[[ Passage for review open ]]
Nepali poet and actor

Upendra Bahadur Angdembe Limbu who is known as Upendra Subba (उपेन्द्र सुब्बा) is a Nepali poet, lyricist, writer, and film director. He is one of the initiators of the movement called Srijanshil Arajakta (Creative Anarchy) along with Rajan Mukarung and Hangyug Agyat.

==Early life ==

Subba was born in Angsarang-8, Panchthar, an eastern hilly district. His birth name was Upendra Bahadur Angdembe.

In 1997, he moved to Kathmandu city from Damak to become a songwriter. His songwriting had started to see success with music composed by Shantiram Rai. His songs were sung by Deep Shrestha, Robin Sharma, Ananda Karki, Yam Baral and won some competitions. He became convinced that song recording was expensive and that the music industry was heading towards the directions unlike his taste.

== Literary career ==
Around this time, he met Rajan Mukarung and Hangyug Agyat. They jointly started a literary movement called Srijanshil Arajakta (meaning creative anarchy).

He credits their joint movement for his success in writing. He claimed that the success of Lato Pahad was because Rajan Mukarung paved path for him by success of his novels Hechhakuppa and winning Madan Puraskar with Damini Bhir.

He visited Hong Kong in 2016 to attend a program by Critics Society. He has visited Malaysia and Singapore in literary programs.

==Published works==

=== Poetry Collection ===
- Dada mathi ko Gham jun ra Gadtirka Raake Bhut haru (2002)
[[ Passage for review closed ]]
* [Activity list]
a - Return the part of the Upendra Subba biography between "Nepali poet and" and "with Rajan Mukarung and Hangyug Agyat.", inclusive, copied word for word.
b - Please summarize the Upendra Subba biography in two sentences.
Rely only on the Upendra Subba biography for these tasks.
[[ Study material open ]]
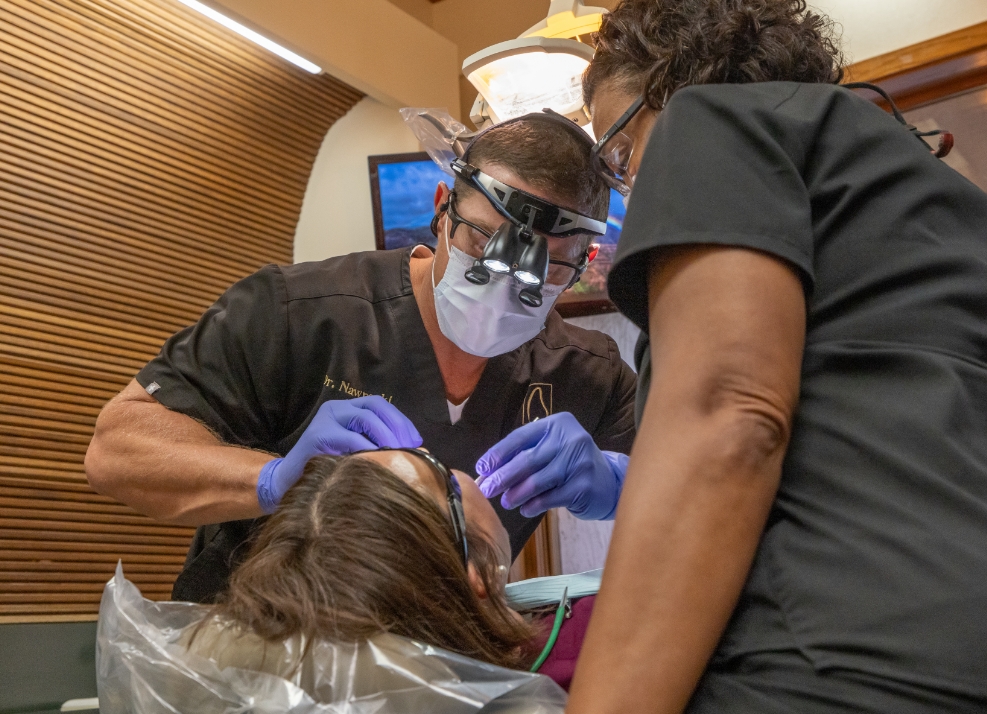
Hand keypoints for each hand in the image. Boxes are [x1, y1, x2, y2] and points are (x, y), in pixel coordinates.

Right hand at [257, 396, 421, 512]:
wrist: (289, 483)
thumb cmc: (329, 470)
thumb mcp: (355, 451)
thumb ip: (377, 444)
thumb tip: (416, 450)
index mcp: (346, 409)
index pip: (380, 405)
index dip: (401, 420)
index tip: (417, 441)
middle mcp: (335, 408)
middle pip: (375, 407)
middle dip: (397, 427)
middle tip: (410, 449)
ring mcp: (325, 420)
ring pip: (365, 419)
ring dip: (387, 437)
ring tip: (398, 455)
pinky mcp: (317, 435)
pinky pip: (350, 439)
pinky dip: (368, 449)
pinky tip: (378, 461)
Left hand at [475, 412, 627, 519]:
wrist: (609, 482)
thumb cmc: (571, 464)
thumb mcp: (552, 449)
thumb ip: (525, 454)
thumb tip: (488, 472)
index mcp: (557, 424)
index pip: (520, 437)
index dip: (498, 453)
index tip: (481, 468)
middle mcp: (570, 439)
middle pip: (527, 459)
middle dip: (502, 476)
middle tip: (486, 489)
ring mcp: (579, 462)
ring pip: (537, 480)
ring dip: (516, 493)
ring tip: (505, 501)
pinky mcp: (584, 486)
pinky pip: (550, 497)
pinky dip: (533, 505)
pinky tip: (525, 509)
[[ Study material closed ]]
* [Answer set]
a -
Nepali poet and actor

Upendra Bahadur Angdembe Limbu who is known as Upendra Subba (उपेन्द्र सुब्बा) is a Nepali poet, lyricist, writer, and film director. He is one of the initiators of the movement called Srijanshil Arajakta (Creative Anarchy) along with Rajan Mukarung and Hangyug Agyat.

b - Upendra Subba, born Upendra Bahadur Angdembe in Angsarang-8, Panchthar, is a Nepali poet, lyricist, writer, and film director who moved to Kathmandu from Damak in 1997 to become a songwriter. With Rajan Mukarung and Hangyug Agyat, he started the literary movement Srijanshil Arajakta (Creative Anarchy), which he credits for his success in writing.